What Makes Jazz Swing? An Expert's Advice on How to Listen

WHAT TO LISTEN FOR IN JAZZ

By Barry Kernfeld

Yale University Press

247 pp., $40

(CD included)

'What to Listen For in Jazz" echoes composer Aaron Copland's classic, "What to Listen for in Music." Try a more active kind of listening, "whether you listen to Mozart or Duke Ellington," wrote Copland. He said only the closest listening can unravel the intricacy of a jazz band, America's "own original contribution to new orchestral timbres."

How do you listen closely to a jazz band when all you want to do is tap your foot? That's what Barry Kernfeld explains in both words and music with the help of 21 vintage tracks on an accompanying CD. His audience: serious inquirers who may or may not know much about jazz.

If you don't read music you could almost learn while listening to Billie Holiday's vocal reconstruction of "Georgia on My Mind." In the book, it is written out to compare it measure for measure with (a) Hoagy Carmichael's original melody and (b) Holiday's "take 2" version (not, alas, on the CD).

The CD illustrates rhythm, form, types of improvisation, etc. - not a history of jazz. Benny Goodman, Ella Fitzgerald, and Wynton Marsalis are just a few of the stars omitted .

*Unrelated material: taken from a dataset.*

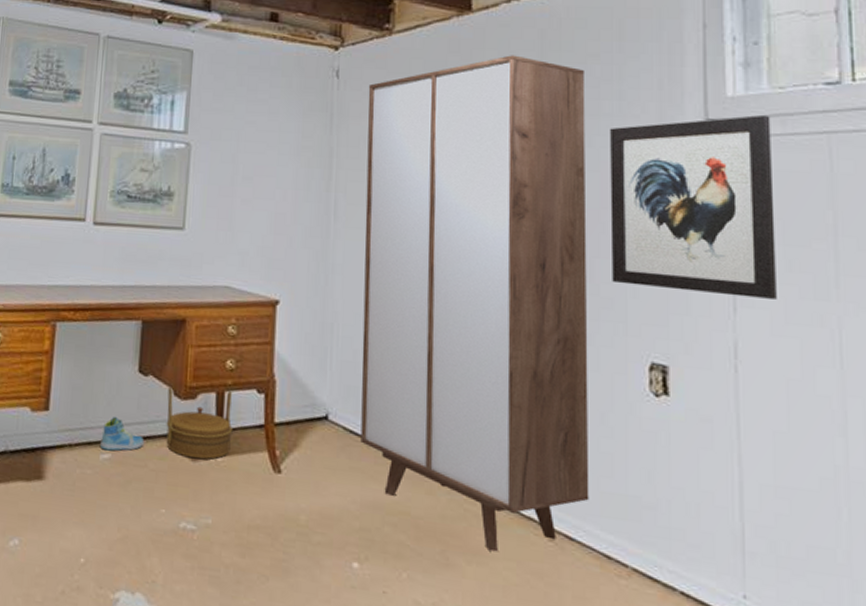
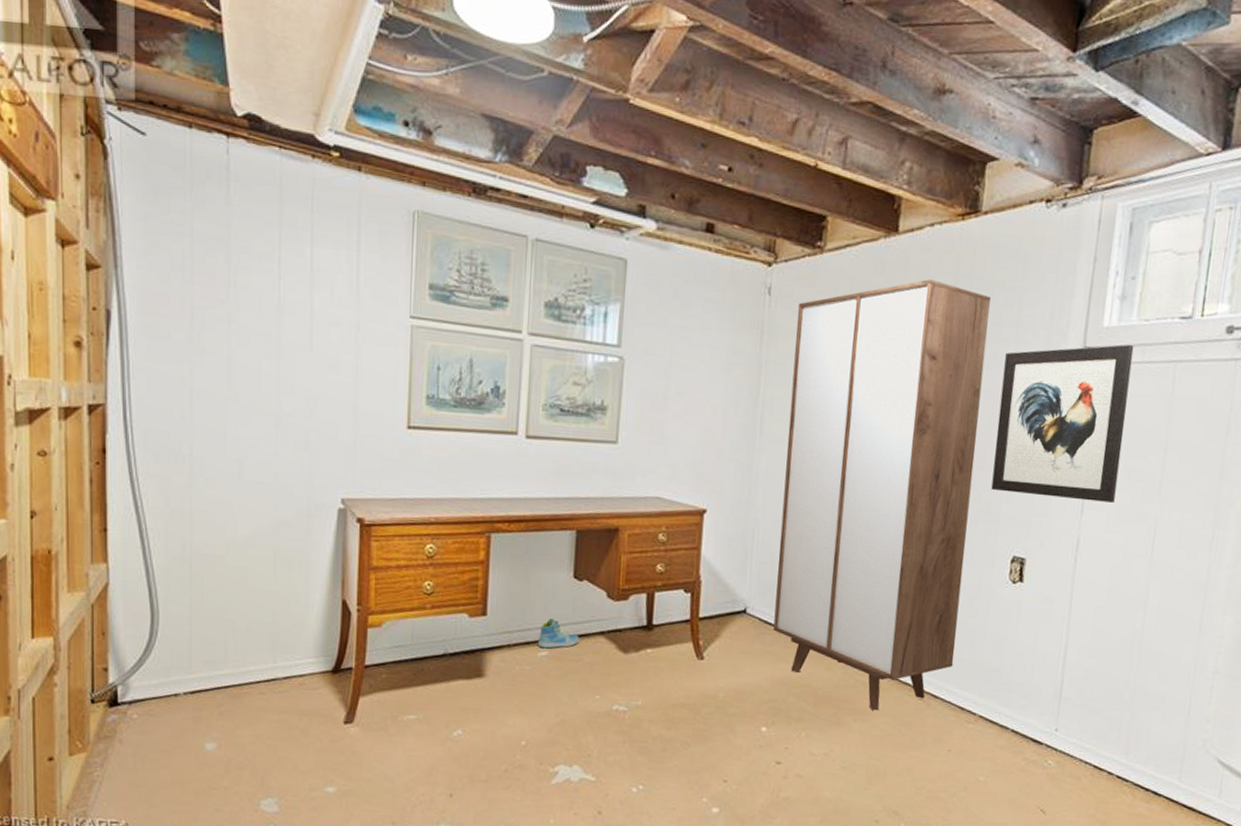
basket: present [166,388,233,460] -> none [600,591,662,652]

But a sense of the jazz spectrum comes alive in tracks from 1923 (New Orleans Rhythm Kings) to 1987 (Ornette Coleman and Prime Time). And wonderful connections leap the years when hand-clapping joins the electronic sounds of Weather Report to drive a climactic passage - the way an old-fashioned tom-tom backbeat does in a Jelly Roll Morton track.

Tips for discerning various kinds of improvisation: Keep the familiar tune of "Sweet Sue - Just You" in mind to grasp what Earl Hines's spectacular piano variations do to it. Wait for "Blue Skies" to peek through Duke Ellington's stratospheric "Trumpet No End" which is based on it. Don't try to hum along with the Coleman Hawkins saxophone version of "The Man I Love," a whole new swinging thing.

What about John Coltrane's "free jazz?" Thirty years later, its "collective improvisation" still sounds chaotic at first - as Stravinsky's 82-year-old "Rite of Spring" still means noisy modern music to many concertgoers. Kernfeld suggests repeated listening to appreciate innovative jazz, as Copland does to open one's ears to contemporary classical music, "an otherwise unobtainable aesthetic experience."

It's a half century since Winthrop Sargeant pioneered an analytical approach in "Jazz: Hot and Hybrid." France's Andre Hodeir came along a decade later with "Jazz: Its Evolution and Essence." Gunther Schuller provides the most massive analytical/historical account in "Early Jazz" and "The Swing Era," with another volume to come. If only those books had companion CDs!

What makes jazz "swing," for example? Among other things, Hodeir speaks of the balance of "relaxation" and "vital drive." Schuller identifies "perfect equilibrium between the horizontal and vertical relationships of musical sounds." Kernfeld details how classically played eighth notes are different from the "swing" eighth notes on most of the CD. We catch the contrast in "Misterioso," where Thelonious Monk slyly starts out like a piano student playing straight eighths.

The book is demanding in making points and comparisons by referring back and forth among the players, not to mention among the CD tracks. We must get a remote control, dear.

Kernfeld clearly knows and loves jazz past and present, with a few inklings of the future. He is editor of "The New Grove Dictionary of Jazz," whose 1994 edition I enjoyed for several months before the present book appeared.

But, as a sometime drummer, I'm crying. "What to Listen For in Jazz" defines "rim shot" as striking the upper rim of the snare drum "rather than the head itself." But that would be a mere click, not the sounds that a master drummer like Joe Morello can turn into a virtual melody - striking the rim and the head simultaneously. Fortunately Kernfeld need only turn to the definition in his own big Grove's, which gets "rim shot" right.